Bardeen spacetime with charged scalar field

TL;DR

This paper extends the Einstein-Bardeen theory by incorporating a charged scalar field, revealing two solution types and showing how charge influences the properties of frozen Bardeen-boson stars without forming an event horizon.

Contribution

It introduces and analyzes two distinct solution regimes in the Einstein-Bardeen model with a charged scalar field, highlighting the effects of charge on frozen star configurations.

Findings

Existence of a maximum charge for small q solutions.

Solutions without event horizons are found for all cases.

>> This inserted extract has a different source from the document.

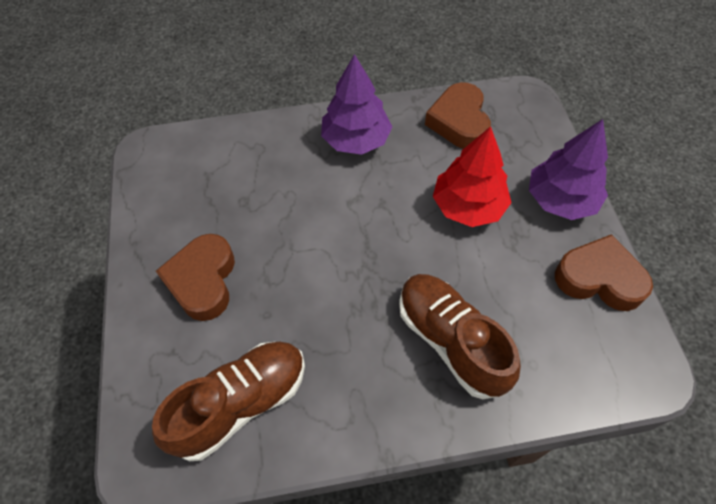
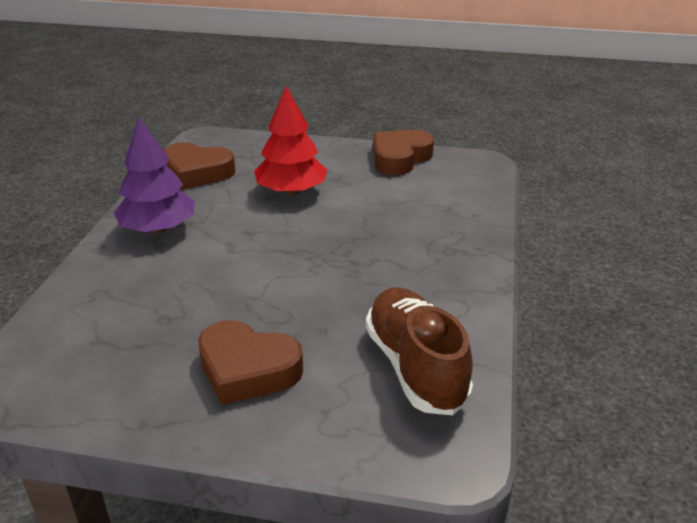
camera: 70 degrees left, 25 degrees down
(451, 341) = (415, 232): brown shoe -> none
(561, 200) = (320, 152): purple tree -> none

Large q solutions approach the pure Bardeen solution as q increases.

Abstract

Recently, Ref. \cite{Wang:2023tdz} investigated the model of Einstein-Bardeen theory coupled to a free complex scalar field. The introduction of the scalar field prevents the formation of the event horizon, and when the magnetic charge exceeds a certain critical value, the frozen Bardeen-boson star can be obtained with the frequency $\omega \rightarrow 0$. In this paper, we extend the investigation of the Einstein-Bardeen model with a charged scalar field and obtain two types of solutions: the small $q$ solution and the large $q$ solution. Specifically, for the small $q$ solution, we find that there exists a maximum value for the charge $q$, the introduction of the charge makes it possible to obtain solutions for frozen stars without the frequency to be approached to zero. For the large $q$ solution, the charge can tend toward infinity, and as $q \rightarrow \infty$, the large $q$ solution gradually becomes the pure Bardeen solution. Similar to Ref. \cite{Wang:2023tdz}, the event horizon is not found in our results.